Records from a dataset
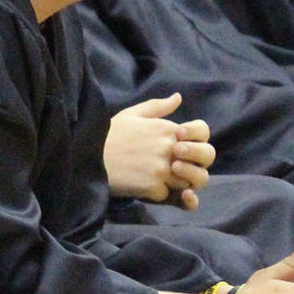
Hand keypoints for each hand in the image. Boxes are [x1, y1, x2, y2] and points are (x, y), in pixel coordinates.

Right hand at [103, 93, 212, 207]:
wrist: (88, 156)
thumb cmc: (110, 134)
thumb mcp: (133, 114)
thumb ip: (158, 107)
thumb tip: (178, 98)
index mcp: (168, 128)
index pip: (203, 133)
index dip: (199, 141)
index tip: (183, 147)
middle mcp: (170, 148)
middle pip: (204, 161)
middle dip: (197, 166)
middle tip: (178, 170)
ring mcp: (163, 169)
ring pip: (188, 182)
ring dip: (178, 184)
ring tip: (159, 179)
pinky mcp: (152, 187)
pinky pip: (167, 195)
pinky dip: (157, 194)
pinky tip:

Assigned task:
Pictures stay out, and every line of the records is transcribed exactly.

Response:
Hand keypoints for each hand in the image. Boxes are [x1, y1, x2, y2] and points are (x, y), in pixel coordinates.

Right hand at [103, 93, 212, 207]:
wrist: (88, 156)
thumb cmc: (110, 134)
thumb mcp: (133, 114)
thumb ip: (158, 107)
thumb tip: (178, 98)
index mcp: (168, 128)
index pip: (203, 133)
index dip: (199, 141)
index tip: (183, 147)
middle mcp: (170, 148)
middle pip: (204, 161)
middle dip: (197, 166)
middle tip: (178, 170)
ring mcp: (163, 169)
ring pip: (188, 182)
ring dip: (178, 184)
ring tip: (159, 179)
pinky mcp: (152, 187)
pinky pip: (167, 195)
pinky dip: (157, 194)
pinky tip:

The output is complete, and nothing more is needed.